The Man From The Bitter Roots - Page 24/191

"Two days' gatherings! After I've eaten four meals off the same plate it begins to go against me. Slim would scrape the grub off with a stick and eat for a year without washing a dish. Seems like the better raised some fellers are the dirtier they are when they're out like this. Guess I'll wash me a shirt or two while I'm holed up. Now where did I put my dishrag?"

His work and his huge masculinity looked ludicrously incongruous as he bent over the low table and scraped at the tin plates with his thumb nail or squinted into the lard buckets, of which there seemed an endless array.

The lard bucket is to the prospector what baling wire is to the freighter on the plains, and Bruce, from long experience, knew its every use. A lard bucket was his coffee-pot, his stewing kettle, his sour-dough can. He made mulligan in one lard bucket and boiled beans in another. The outside cover made a good soap dish, and the inside cover answered well enough for a mirror when he shaved.

He wrung out his dishcloth now and hung it on a nail, then eyed the bed in the end of the cabin disapprovingly.

"That's a tough-looking bunk for white men to sleep in! Wonder how 'twould seem if 'twas made?"

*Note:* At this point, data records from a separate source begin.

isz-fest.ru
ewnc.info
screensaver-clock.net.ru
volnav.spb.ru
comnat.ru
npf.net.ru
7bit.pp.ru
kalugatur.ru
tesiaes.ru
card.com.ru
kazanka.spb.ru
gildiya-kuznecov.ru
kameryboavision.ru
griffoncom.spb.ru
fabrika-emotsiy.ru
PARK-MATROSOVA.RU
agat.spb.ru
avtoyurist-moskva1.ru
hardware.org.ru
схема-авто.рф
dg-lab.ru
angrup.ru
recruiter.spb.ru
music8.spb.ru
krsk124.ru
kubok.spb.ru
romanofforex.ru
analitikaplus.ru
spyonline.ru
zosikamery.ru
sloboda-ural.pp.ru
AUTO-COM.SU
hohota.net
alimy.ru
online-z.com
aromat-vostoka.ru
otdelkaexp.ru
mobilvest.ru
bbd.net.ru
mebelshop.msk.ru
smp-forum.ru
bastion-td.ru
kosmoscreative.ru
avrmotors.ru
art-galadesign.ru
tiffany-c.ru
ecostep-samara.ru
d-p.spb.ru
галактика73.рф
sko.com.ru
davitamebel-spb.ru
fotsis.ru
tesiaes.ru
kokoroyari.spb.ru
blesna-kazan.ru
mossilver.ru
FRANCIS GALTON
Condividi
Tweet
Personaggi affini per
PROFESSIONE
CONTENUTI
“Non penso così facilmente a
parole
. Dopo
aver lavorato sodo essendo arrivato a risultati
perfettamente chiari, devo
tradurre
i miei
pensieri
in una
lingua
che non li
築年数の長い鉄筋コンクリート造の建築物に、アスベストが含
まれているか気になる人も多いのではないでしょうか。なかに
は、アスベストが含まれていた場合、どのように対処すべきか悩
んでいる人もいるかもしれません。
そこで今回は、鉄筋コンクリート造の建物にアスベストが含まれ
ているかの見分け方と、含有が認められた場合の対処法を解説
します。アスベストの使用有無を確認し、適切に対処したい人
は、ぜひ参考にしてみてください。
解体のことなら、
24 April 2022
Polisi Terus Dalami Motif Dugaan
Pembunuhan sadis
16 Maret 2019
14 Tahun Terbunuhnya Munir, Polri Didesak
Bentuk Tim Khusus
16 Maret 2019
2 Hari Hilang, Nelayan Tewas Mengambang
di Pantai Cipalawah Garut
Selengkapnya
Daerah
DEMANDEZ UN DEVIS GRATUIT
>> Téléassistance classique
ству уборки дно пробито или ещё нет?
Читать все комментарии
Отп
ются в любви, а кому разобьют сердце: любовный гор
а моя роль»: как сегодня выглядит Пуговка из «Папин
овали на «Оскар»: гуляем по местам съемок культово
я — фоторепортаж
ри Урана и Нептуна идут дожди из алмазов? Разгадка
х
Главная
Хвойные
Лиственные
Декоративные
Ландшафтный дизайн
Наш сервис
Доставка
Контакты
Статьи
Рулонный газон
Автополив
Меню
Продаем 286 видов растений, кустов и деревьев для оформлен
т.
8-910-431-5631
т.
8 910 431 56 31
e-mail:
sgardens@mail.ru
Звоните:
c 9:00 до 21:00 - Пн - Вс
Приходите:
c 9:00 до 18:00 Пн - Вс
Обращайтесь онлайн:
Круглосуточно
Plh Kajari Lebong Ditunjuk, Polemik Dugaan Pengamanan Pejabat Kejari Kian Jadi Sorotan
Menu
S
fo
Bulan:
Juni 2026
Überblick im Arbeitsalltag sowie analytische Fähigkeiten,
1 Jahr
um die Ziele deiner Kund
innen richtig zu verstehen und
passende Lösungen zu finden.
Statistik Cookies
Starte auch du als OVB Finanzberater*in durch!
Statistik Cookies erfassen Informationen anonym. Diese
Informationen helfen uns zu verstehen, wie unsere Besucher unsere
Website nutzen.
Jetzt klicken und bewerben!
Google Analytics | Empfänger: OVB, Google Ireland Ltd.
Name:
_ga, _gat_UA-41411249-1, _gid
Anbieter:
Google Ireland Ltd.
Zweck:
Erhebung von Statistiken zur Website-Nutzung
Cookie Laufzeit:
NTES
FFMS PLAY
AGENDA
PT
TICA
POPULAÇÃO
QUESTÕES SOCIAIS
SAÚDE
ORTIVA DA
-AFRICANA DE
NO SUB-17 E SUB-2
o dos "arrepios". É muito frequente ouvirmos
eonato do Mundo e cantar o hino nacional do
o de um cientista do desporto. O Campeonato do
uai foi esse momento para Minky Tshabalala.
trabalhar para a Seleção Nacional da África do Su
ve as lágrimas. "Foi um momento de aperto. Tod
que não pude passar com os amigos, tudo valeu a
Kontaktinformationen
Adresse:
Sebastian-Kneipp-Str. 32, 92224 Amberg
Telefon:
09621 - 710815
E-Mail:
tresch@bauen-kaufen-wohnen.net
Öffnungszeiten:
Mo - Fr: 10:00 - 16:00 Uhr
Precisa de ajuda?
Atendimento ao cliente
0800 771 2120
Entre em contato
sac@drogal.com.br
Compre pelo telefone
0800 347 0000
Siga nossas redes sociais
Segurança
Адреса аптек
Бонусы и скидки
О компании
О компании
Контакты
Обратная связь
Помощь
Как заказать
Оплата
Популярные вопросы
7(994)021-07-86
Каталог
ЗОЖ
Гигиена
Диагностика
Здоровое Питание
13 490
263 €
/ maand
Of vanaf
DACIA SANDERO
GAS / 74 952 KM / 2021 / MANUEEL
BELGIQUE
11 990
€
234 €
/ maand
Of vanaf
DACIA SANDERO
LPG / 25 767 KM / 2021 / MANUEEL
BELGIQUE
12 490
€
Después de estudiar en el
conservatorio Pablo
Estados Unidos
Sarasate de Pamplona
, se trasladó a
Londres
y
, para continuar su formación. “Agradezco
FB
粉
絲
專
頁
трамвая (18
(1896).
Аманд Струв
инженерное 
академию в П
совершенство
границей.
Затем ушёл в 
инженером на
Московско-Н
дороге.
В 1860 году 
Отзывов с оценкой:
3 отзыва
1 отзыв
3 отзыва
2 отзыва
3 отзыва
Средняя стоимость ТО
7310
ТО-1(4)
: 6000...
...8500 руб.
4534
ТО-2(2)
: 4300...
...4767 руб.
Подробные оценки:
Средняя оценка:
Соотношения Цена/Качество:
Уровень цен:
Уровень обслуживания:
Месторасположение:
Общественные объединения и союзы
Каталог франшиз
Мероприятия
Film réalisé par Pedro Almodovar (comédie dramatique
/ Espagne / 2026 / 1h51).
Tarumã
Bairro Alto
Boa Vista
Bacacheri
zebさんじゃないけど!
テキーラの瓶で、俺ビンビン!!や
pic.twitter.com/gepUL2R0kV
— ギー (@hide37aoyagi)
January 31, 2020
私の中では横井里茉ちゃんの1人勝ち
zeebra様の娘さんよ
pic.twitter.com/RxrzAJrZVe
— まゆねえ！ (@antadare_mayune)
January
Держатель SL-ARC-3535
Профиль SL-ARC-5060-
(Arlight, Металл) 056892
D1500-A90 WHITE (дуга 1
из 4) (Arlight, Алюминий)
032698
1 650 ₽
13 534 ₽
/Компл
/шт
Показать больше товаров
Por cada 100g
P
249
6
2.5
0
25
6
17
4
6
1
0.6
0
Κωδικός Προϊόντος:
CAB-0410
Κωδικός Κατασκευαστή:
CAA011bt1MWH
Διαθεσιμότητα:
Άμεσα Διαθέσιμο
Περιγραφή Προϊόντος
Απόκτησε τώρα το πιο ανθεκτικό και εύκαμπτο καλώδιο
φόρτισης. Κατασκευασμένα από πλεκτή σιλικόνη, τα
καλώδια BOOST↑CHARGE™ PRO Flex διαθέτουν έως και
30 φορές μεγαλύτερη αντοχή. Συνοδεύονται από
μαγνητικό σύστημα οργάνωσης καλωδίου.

While he shook and straightened the blankets, and smote the bear-grass pillows with his fists, he told himself that he would cut some fresh pine boughs to soften it a little as soon as the weather cleared.

"I'm a tidy little housewife," he said sardonically as he tucked away the blankets at the edge. "I've had enough inside work to do since I took in a star boarder to be first-class help around some lady's home." A dead tree crashed outside. "Wow! Listen to that wind! Sounds like a bunch of squaws wailing; maybe it's a war party lost in the Nez Perce Spirit Land. Wish Slim would come." He walked to the door and listened, but he could hear nothing save the howling of the wind.

He was poking aimlessly at the bread dough with his finger, wondering if it ever meant to rise, wondering if his partner would come home in a better humor, wondering if he should tell him about the salt, when Slim burst in with a swirl of snow and wind which extinguished the tiny lamp. In the glimpse Bruce had of his face he saw that it was scowling and ugly.

Slim placed his rifle on the deer-horn gun rack without speaking and stamped the mud and snow from his feet in the middle of the freshly swept floor.